═══ Materials provided

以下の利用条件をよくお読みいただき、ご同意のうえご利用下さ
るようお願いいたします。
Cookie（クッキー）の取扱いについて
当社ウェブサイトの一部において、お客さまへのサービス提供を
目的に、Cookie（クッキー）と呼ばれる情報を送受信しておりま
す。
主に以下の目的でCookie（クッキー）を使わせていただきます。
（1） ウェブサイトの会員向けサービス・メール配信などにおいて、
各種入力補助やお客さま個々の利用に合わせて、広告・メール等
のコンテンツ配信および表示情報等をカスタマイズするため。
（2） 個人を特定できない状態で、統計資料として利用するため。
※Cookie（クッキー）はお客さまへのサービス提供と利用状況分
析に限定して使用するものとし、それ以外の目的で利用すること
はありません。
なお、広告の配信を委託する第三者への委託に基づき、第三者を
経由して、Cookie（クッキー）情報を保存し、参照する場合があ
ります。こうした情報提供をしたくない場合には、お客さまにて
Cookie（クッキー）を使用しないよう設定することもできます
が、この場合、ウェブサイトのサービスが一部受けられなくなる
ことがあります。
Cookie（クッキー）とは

══════

== Work instruction ==
Reproduce exactly what is written in the listing above.

== Task result ==
以下の利用条件をよくお読みいただき、ご同意のうえご利用下さ
るようお願いいたします。
Cookie（クッキー）の取扱いについて
当社ウェブサイトの一部において、お客さまへのサービス提供を
目的に、Cookie（クッキー）と呼ばれる情報を送受信しておりま
す。
主に以下の目的でCookie（クッキー）を使わせていただきます。
（1） ウェブサイトの会員向けサービス・メール配信などにおいて、
各種入力補助やお客さま個々の利用に合わせて、広告・メール等
のコンテンツ配信および表示情報等をカスタマイズするため。
（2） 個人を特定できない状態で、統計資料として利用するため。
※Cookie（クッキー）はお客さまへのサービス提供と利用状況分
析に限定して使用するものとし、それ以外の目的で利用すること
はありません。
なお、広告の配信を委託する第三者への委託に基づき、第三者を
経由して、Cookie（クッキー）情報を保存し、参照する場合があ
ります。こうした情報提供をしたくない場合には、お客さまにて
Cookie（クッキー）を使用しないよう設定することもできます
が、この場合、ウェブサイトのサービスが一部受けられなくなる
ことがあります。
Cookie（クッキー）とは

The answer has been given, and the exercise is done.